▸ Selected passage
________

The output shows how blocks in the blockchain would look if generated by one node, forming a centralised blockchain. It is secure to a certain extent because of the use of hashing mechanism per block and its security would grow as the length of blockchain grows. Storing the blockchain on more nodes would make it distributed, further enhancing its security through having additional copies.

Due to the immutable, distributed nature of blockchain, Distributed Ledger Technology (DLT) improves on how data can be recorded or shared in a way that ensures consistent, tamper-proof view across multiple parties, any of whom are free to check it. Several industries can achieve a huge improvement in efficiency through DLT where verified, encrypted and timestamped transactions are recorded in a transparent manner.

Building on what we have covered so far, if the nodes were able to update one another without the need of a central authority, the blockchain would be decentralised.

What kind of blockchains are there?

A blockchain can be public, private, permissioned, permissionless, centralised, decentralised.

All of these are configurations that can be set up based on the network’s requirements. At this point, governments and corporations are trying out their own ways of using DLT in a centralised/decentralised manner to improve tracking goods in a supply chain, settle trades better, cut duplicate insurance claims, improve cross-border payments and so on. Variations of the blockchain are being experimented upon.

What does the Blockchain really do?

________

▸ Supplied records
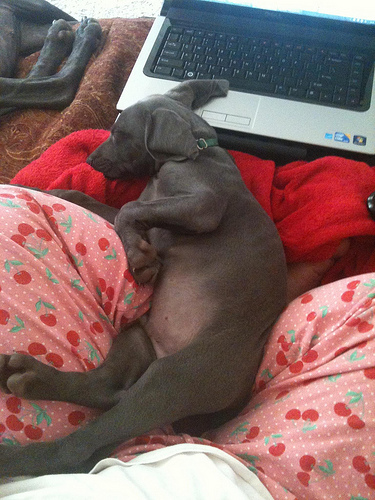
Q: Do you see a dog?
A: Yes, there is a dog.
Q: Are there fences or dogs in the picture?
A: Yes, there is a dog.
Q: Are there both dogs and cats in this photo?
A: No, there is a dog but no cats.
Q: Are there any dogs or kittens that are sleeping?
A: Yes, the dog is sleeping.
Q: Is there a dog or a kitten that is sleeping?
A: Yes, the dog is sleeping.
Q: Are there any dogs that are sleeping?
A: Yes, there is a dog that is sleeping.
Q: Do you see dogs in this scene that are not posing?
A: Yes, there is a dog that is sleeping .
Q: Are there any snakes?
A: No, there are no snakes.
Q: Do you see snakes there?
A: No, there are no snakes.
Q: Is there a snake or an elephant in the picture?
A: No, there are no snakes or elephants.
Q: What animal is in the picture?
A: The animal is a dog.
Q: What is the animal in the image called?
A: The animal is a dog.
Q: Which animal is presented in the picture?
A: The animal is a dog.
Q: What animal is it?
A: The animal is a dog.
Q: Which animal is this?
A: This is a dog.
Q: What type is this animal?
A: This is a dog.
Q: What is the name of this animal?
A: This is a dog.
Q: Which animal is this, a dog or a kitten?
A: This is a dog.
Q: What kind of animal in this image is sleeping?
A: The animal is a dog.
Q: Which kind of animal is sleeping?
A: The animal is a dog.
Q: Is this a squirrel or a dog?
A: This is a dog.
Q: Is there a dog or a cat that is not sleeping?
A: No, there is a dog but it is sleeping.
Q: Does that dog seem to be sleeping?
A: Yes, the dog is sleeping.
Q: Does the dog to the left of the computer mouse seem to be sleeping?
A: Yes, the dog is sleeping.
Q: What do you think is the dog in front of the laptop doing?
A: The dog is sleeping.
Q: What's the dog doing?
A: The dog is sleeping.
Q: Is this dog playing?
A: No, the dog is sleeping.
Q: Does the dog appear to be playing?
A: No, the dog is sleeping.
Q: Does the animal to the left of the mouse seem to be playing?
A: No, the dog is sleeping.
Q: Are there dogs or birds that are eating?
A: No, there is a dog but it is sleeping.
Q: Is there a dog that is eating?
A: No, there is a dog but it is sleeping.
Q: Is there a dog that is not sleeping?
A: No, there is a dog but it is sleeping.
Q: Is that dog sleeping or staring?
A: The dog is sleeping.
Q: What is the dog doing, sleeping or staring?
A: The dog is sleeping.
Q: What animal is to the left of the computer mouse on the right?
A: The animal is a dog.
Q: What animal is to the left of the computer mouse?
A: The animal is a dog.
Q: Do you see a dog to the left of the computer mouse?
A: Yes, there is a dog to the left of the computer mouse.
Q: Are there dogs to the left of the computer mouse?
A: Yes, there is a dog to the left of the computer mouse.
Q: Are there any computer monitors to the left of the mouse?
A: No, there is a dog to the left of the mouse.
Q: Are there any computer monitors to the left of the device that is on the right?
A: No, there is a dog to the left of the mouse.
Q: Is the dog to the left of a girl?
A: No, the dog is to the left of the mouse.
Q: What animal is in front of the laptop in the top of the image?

________

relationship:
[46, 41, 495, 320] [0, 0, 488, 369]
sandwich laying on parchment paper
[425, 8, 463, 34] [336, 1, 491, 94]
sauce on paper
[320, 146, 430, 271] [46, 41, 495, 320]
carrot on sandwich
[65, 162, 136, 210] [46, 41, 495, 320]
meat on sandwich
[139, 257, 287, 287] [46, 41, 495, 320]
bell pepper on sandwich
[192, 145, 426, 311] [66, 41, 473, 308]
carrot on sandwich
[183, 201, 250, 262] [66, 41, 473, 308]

________

▸ Problems
• 1. Answer these questions from the blockchain passage:
(a) What would make the blockchain distributed?
(b) What would allow the blockchain to run without a central authority?
(c) Name two things governments and corporations are trying to improve with DLT.
• 2. Please carry the blockchain passage forward from its last line.
The lines above come from a different source than the blockchain passage.

▸ Responses to the exercise
• 1.
(a) Storing the blockchain on more nodes.
(b) The nodes being able to update one another without the need of a central authority.
(c) Any two of the following: tracking goods in a supply chain, settling trades, cutting duplicate insurance claims, cross-border payments.

• 2.
Considering the daily churn of news around blockchain, not to mention the skyrocketing value of Bitcoin and other cryptocurrencies that rely on the technology, you may be wondering what the hell blockchain actually is.

A global network of computers uses blockchain technology to jointly manage the database that records Bitcoin transactions. That is, Bitcoin is managed by its network, and not any one central authority. Decentralization means the network operates on a user-to-user (or peer-to-peer) basis.

A blockchain, originally block chain, is a continuously growing list of records, called blocks, which are linked and secured using cryptography. … For use as a distributed ledger, a blockchain is typically managed by a peer-to-peer network collectively adhering to a protocol for validating new blocks.

Ledgers, the foundation of accounting, are as ancient as writing and money.

Their medium has been clay, wooden tally sticks (that were a fire hazard), stone, papyrus and paper. Once computers became normalized in the 1980s and ’90s, paper records were digitized, often by manual data entry.

These early digital ledgers mimicked the cataloguing and accounting of the paper-based world, and it could be said that digitization has been applied more to the logistics of paper documents rather than their creation.

Paper-based institutions remain the backbone of our society: money, seals, written signatures, bills, certificates and the use of double-entry bookkeeping.

Computing power and breakthroughs in cryptography, along with the discovery and use of some new and interesting algorithms, have allowed the creation of distributed ledgers.

In its simplest form, a distributed ledger is a database held and updated independently by each participant (or node) in a large network. The distribution is unique: records are not communicated to various nodes by a central authority, but are instead independently constructed and held by every node. That is, every single node on the network processes every transaction, coming to its own conclusions and then voting on those conclusions to make certain the majority agree with the conclusions.

Once there is this consensus, the distributed ledger has been updated, and all nodes maintain their own identical copy of the ledger. This architecture allows for a new dexterity as a system of record that goes beyond being a simple database.

Distributed Ledgers are a dynamic form of media and have properties and capabilities that go far beyond static paper-based ledgers.

What Can a Blockchain Do?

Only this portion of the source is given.